After Richardson’s death, Robert Muirhead repurchased Croy Leckie. Muirhead died in 1828 and the following year Croy Leckie was purchased by John Blackburn.

Blackburn was born in Glasgow in 1756, a merchant’s son. In the 1770s, he set off to Jamaica and became a prosperous plantation manager and owner, relying on enslaved labour. He lived in Jamaica for 32 years. During his time there, he managed about 30 plantations, a few of which he owned. Returning to Scotland in the 1800s, he became a public advocate for the plantation system, not least to a Parliamentary Committee in 1807. John Blackburn’s nickname in Glasgow was ‘Bluebeard’, from his having a large blue or purple patch on his chin.

In 1814, he bought the Killearn estate, which included much of the land around Killearn and The Place. In the years that followed, he expanded his landholdings, buying the Croy Leckie estate in 1829. The house was quickly rebuilt. He regarded The Place as too small a house. His new house he named Killearn House.
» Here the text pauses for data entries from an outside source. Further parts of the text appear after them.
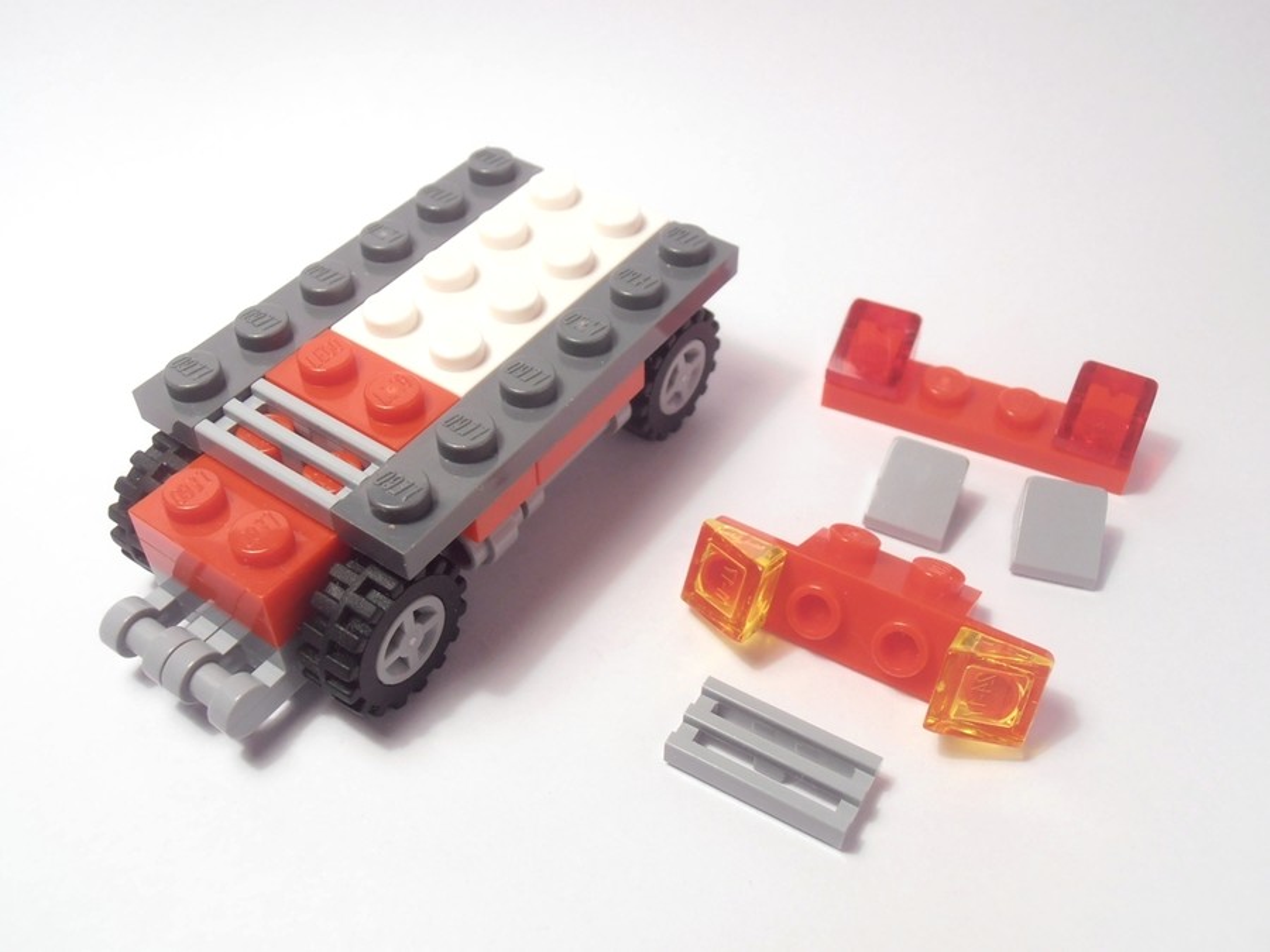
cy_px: 476
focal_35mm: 37
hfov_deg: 50.1
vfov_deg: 38.7
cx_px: 635
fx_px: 1357
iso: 80
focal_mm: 6.61
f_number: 3.9
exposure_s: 1/40
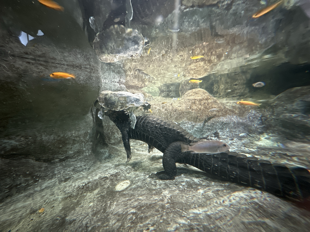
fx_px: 125
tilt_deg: -6.1
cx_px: 155
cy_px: 116
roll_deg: +1.7
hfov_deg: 102.1
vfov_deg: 85.7
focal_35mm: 14
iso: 800
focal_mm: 2.22
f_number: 2.2
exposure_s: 1/34
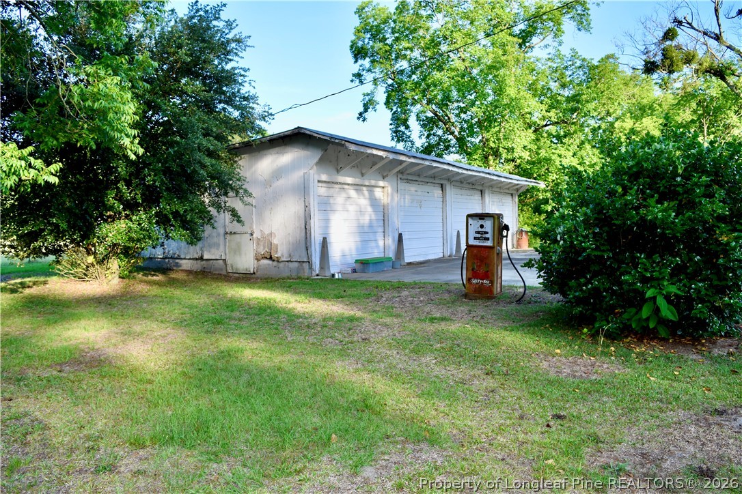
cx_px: 371
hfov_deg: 67.4
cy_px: 247
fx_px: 556
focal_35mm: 27
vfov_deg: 47.9
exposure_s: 1/125
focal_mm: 18
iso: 100
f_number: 5.6
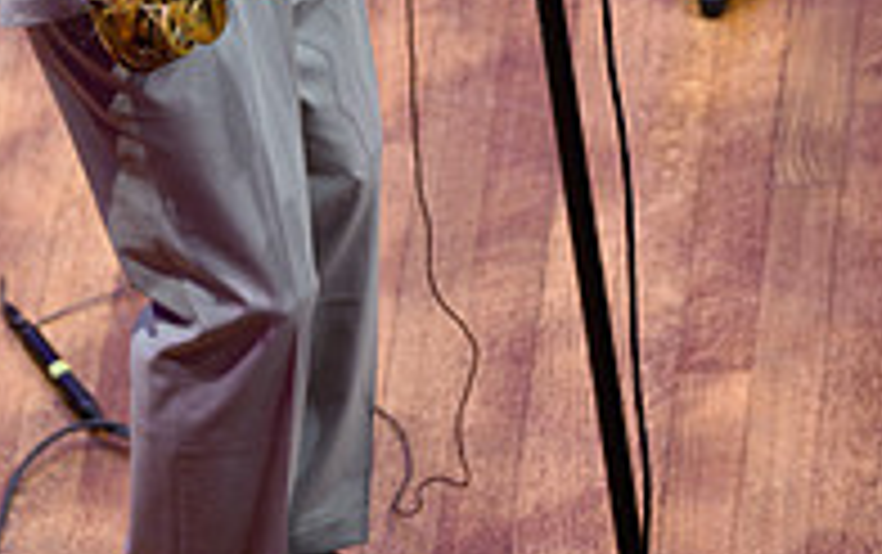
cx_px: 315
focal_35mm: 467
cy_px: -419
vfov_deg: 2.8
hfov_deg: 4.5
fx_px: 11238
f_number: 5
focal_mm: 200
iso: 800
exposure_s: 1/100
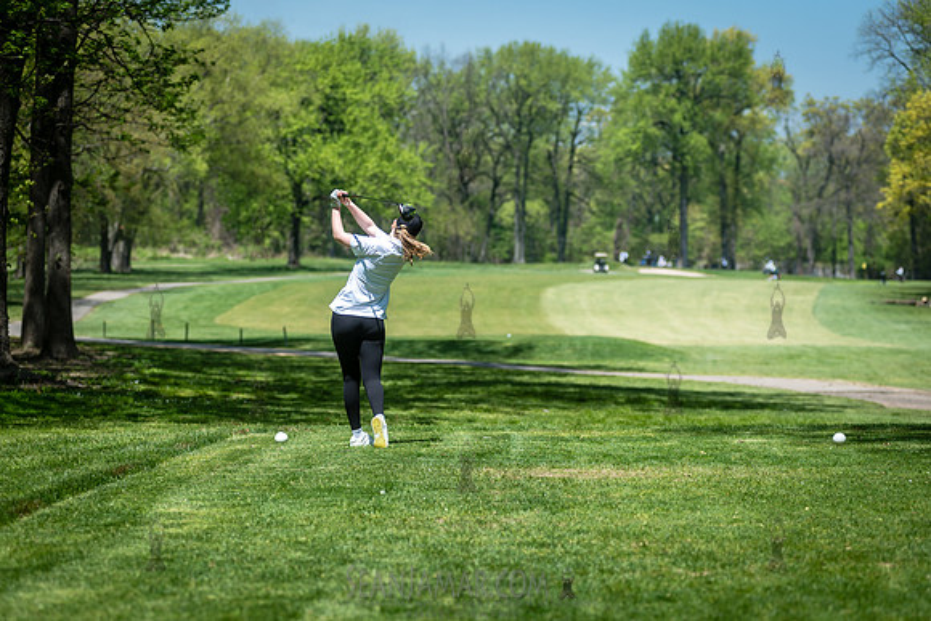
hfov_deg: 18.0
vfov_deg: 12.1
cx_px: 466
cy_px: 310
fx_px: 2931
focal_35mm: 113
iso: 100
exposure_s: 1/1000
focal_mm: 112
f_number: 3.5
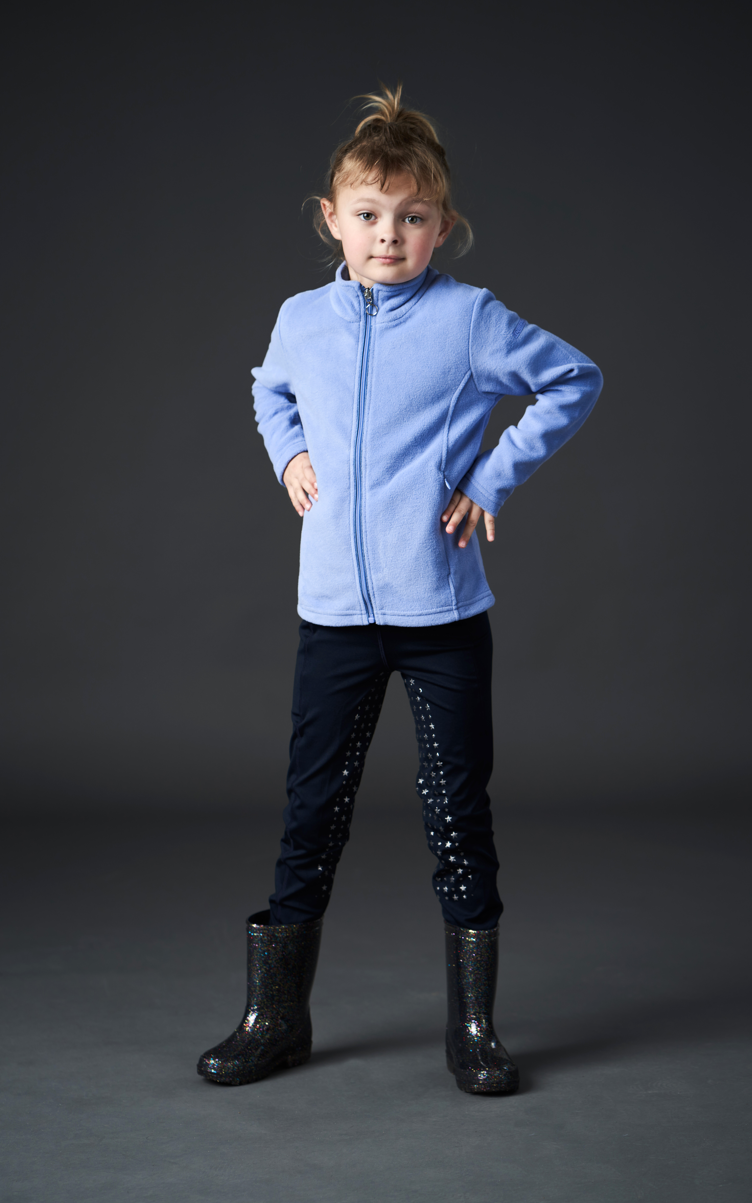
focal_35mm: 87
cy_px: 601
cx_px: 371
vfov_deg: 23.8
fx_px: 2853
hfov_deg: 15.0
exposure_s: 1/200
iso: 100
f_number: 3.5
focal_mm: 85
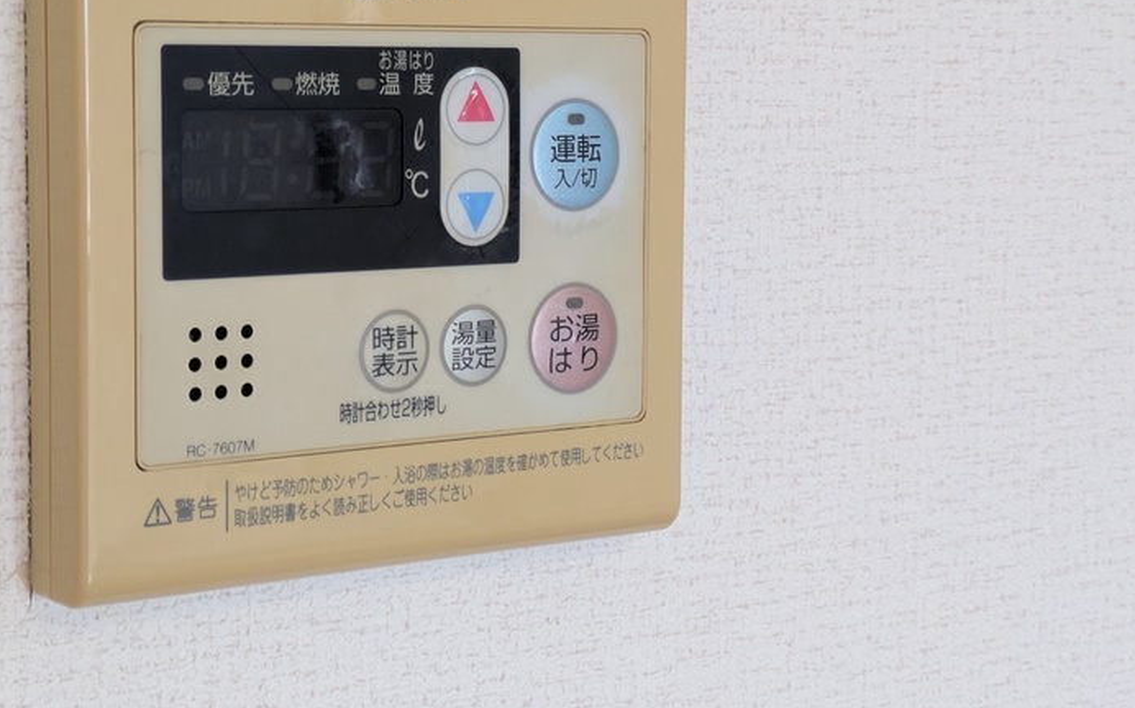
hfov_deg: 27.3
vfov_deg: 17.3
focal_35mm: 75
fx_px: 2319
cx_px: 366
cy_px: 252
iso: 176
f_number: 1.89
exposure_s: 1/60
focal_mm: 5.43
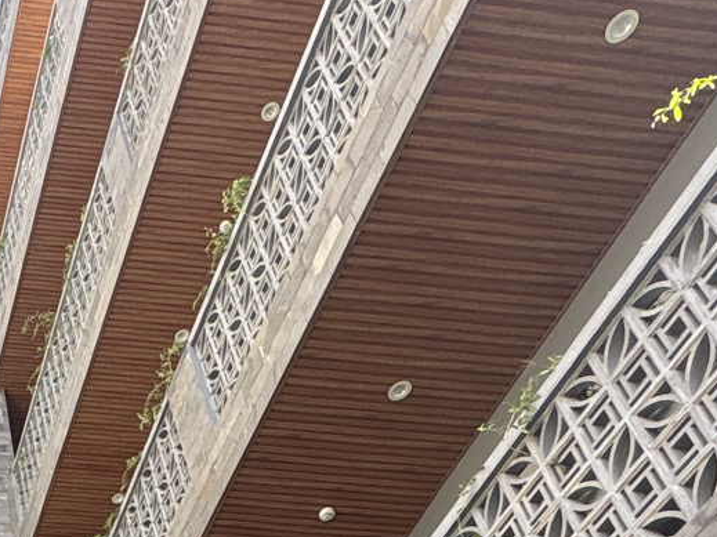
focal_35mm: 54
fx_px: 1118
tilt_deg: +32.5
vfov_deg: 22.1
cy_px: 819
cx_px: -160
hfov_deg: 30.0
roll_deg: +2.3
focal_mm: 2.22
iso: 50
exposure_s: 1/190
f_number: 2.2
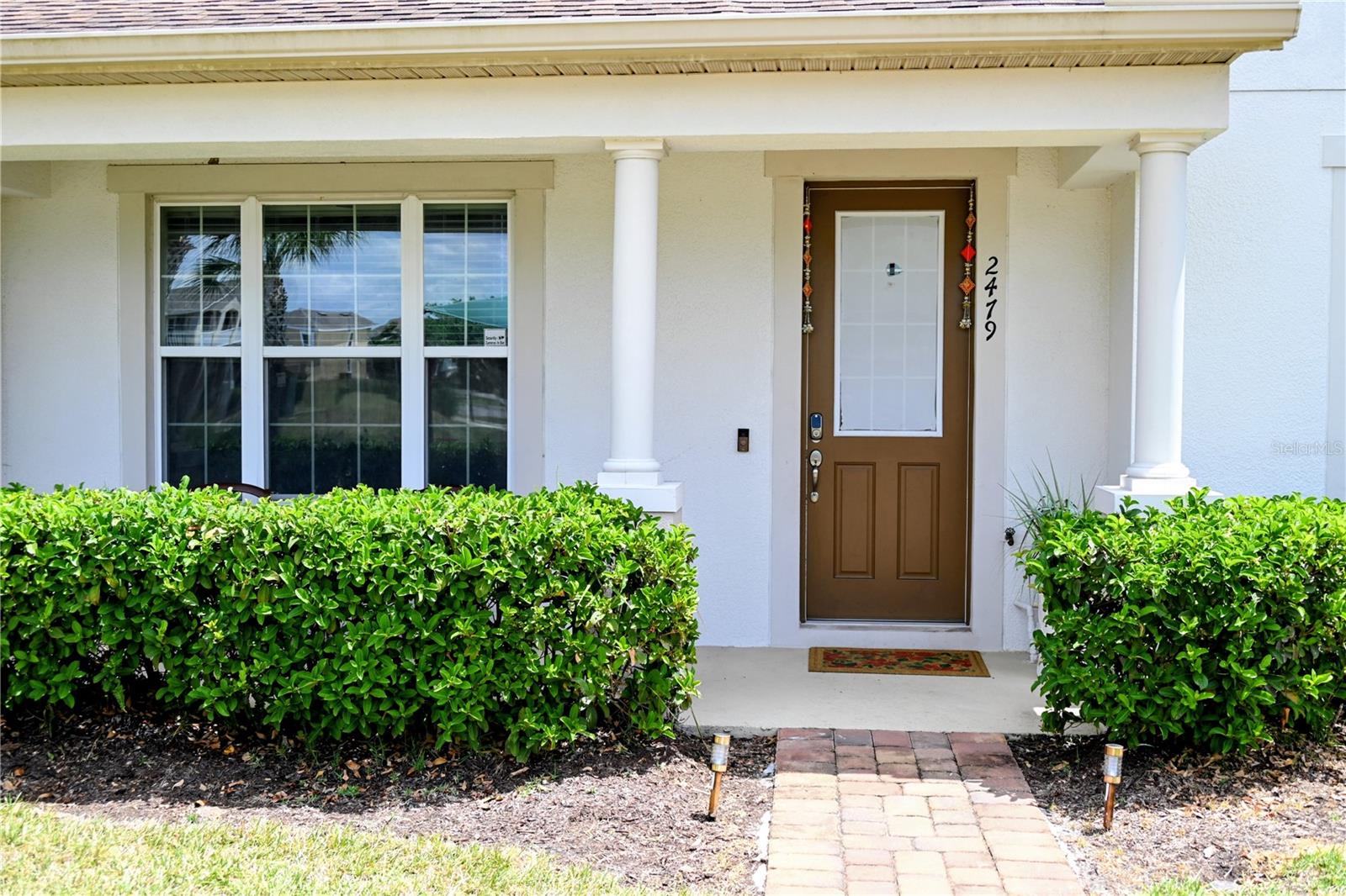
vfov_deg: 33.4
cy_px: 448
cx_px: 673
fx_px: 1495
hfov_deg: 48.5
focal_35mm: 40
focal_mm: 40
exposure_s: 1/640
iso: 250
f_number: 5
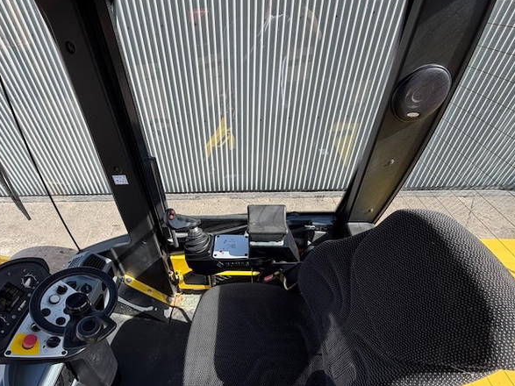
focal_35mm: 18
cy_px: 244
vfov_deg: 70.3
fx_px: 268
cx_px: 225
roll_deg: +5.9
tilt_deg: -42.3
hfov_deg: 87.3
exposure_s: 1/502
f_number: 2.2
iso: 40
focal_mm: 2.22
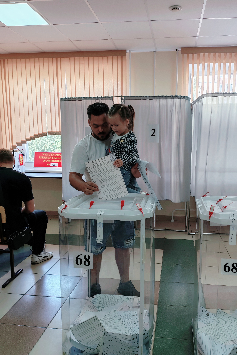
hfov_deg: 44.8
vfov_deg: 63.6
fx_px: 286
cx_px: 137
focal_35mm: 29
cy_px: 182
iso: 125
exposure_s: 1/100
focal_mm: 6.12
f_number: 1.9
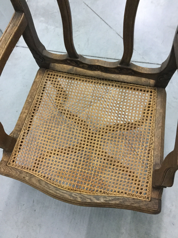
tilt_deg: -71.9
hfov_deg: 45.4
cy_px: 119
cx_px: 89
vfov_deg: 58.4
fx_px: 213
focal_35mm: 31
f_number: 2.4
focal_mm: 3.3
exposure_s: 1/25
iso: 200
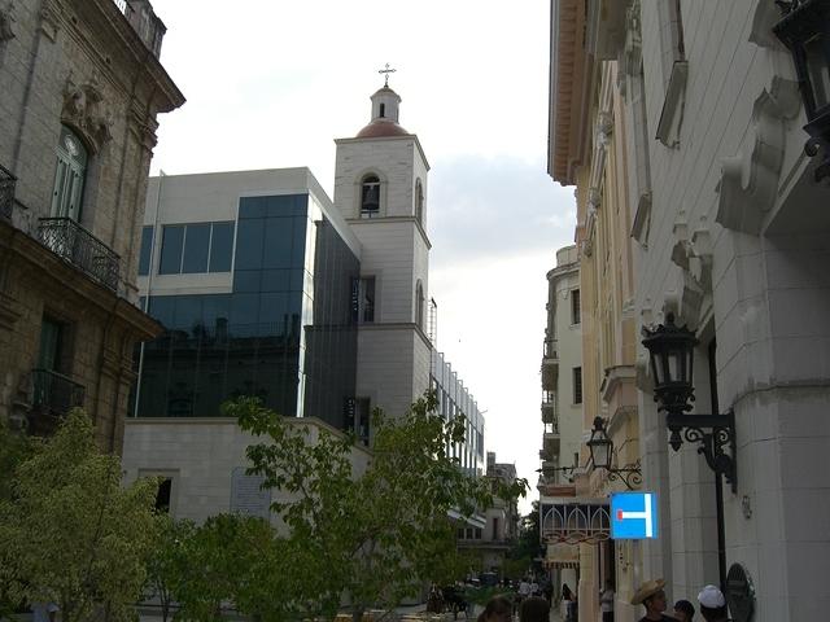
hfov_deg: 49.0
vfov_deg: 37.7
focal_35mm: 38
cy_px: 311
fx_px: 911
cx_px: 415
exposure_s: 1/640
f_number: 4
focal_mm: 7.9
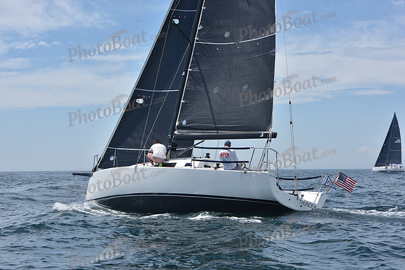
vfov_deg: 19.5
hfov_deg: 28.8
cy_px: 135
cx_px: 202
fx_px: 788
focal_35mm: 70
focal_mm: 70
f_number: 9
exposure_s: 1/800
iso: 250
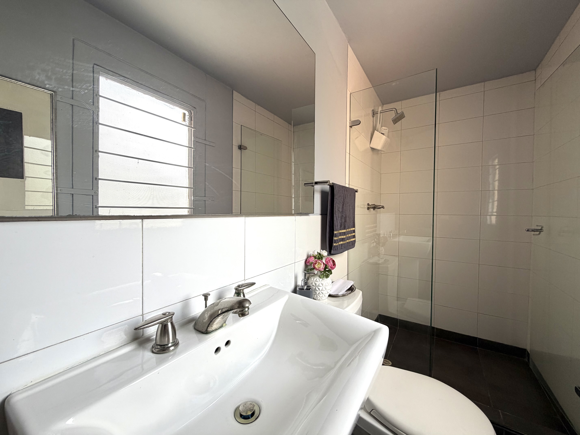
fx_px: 235
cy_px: 218
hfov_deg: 102.1
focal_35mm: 14
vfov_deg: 85.7
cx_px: 290
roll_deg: +0.2
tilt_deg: -1.2
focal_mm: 2.22
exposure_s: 1/121
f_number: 2.2
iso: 64
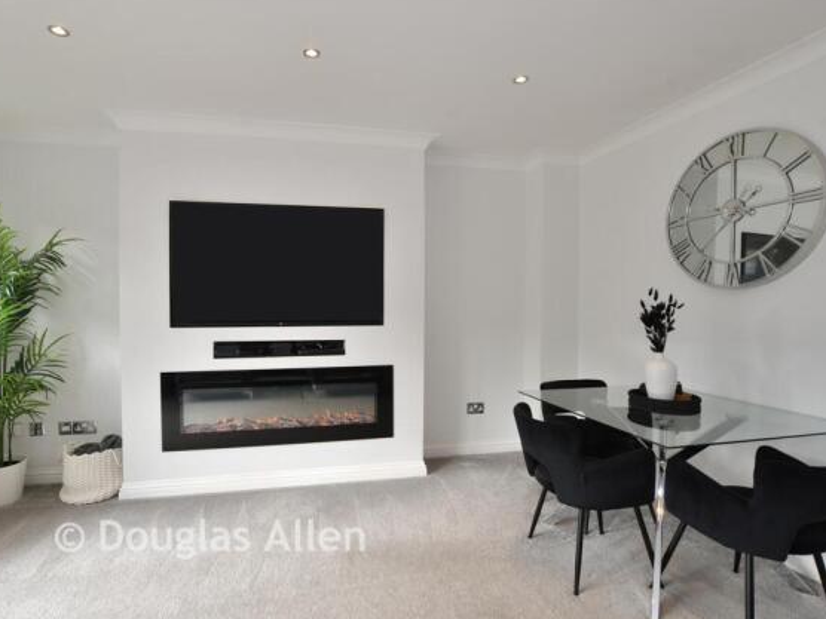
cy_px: 314
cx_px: 371
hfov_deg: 90.7
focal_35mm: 17
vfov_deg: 74.7
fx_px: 406
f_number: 8
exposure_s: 1/8
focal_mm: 10
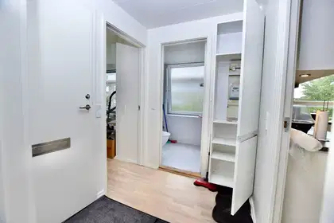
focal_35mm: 15
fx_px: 139
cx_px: 167
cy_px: 112
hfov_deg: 100.4
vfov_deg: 77.3
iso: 400
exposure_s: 1/100
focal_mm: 10
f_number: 5.6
He continued to own or have shares in a number of Jamaican plantations. When slavery was abolished in 1834 in Jamaica, he received payment from the British government of around £12,000 (over £1.5 million at today’s prices) for the ‘loss’ of 638 enslaved people. He died in 1840.

Another view of Killearn House.

The house and estate were inherited by his oldest son, Peter Blackburn, who expanded the house further in 1850. He was MP for Stirlingshire for six years (1859–65), losing the 1865 election to the Liberal party candidate.

John Blackburn’s second son, Colin, became a lawyer and then a judge in England. He was appointed a Law Lord in 1876 and took the title Lord Blackburn of Killearn. He was unmarried and the title died with him. John Blackburn’s youngest son, Hugh, became Professor of Mathematics at Glasgow University (1849–79 . He married Jemima Wedderburn (his brother Peter had married her sister Jean). Jemima was a distinguished watercolourist and illustrator. In 1854 they bought and enlarged Roshven House on the shores of Loch Ailort in Kinlochmoidart in the Highlands; house guests included James Clerk Maxwell (Jemima’s cousin), Lord Kelvin, Hermann von Helmholtz, Sir John Millais, Anthony Trollope and Benjamin Disraeli.

When Peter Blackburn died in 1870, the estate was inherited by his eldest son, John. He died in 1909, and the estate passed to his brother, Peter, a Lt. Colonel in the Royal Artillery. He was married but had no children. On his death in 1922, the estate passed to his sister, Helen Blackburn, who, in 1874, had married Norman Lampson. He was the second son of Sir Curtis Lampson who was born in Vermont in 1806, became a fur trader in Canada and arrived in London in 1834. Initially he traded in furs but quickly moved into other businesses. He was knighted in 1866 by Queen Victoria for helping to deliver the first successful transatlantic telephone cable.

Norman and Helen’s second son, Miles Wedderburn Lampson, was born at Killearn House in 1880. He had a distinguished diplomatic career. This included serving as High Commissioner and then Ambassador to Egypt and Sudan from 1934 to 1946. He was made a peer in 1943 and took the title of Lord Killearn.

Helen Lampson died in 1929 (her husband having died in 1893). Her oldest son, Curtis Lampson, sold the Killearn estate in 1939, ending the family’s connection with the village.

Killearn House fell into ruin in the years that followed. It was reconstructed in 2008 as a number of apartments.

Vintage photo of a derelict stone building that is falling down
Killearn House in the late 20th-century.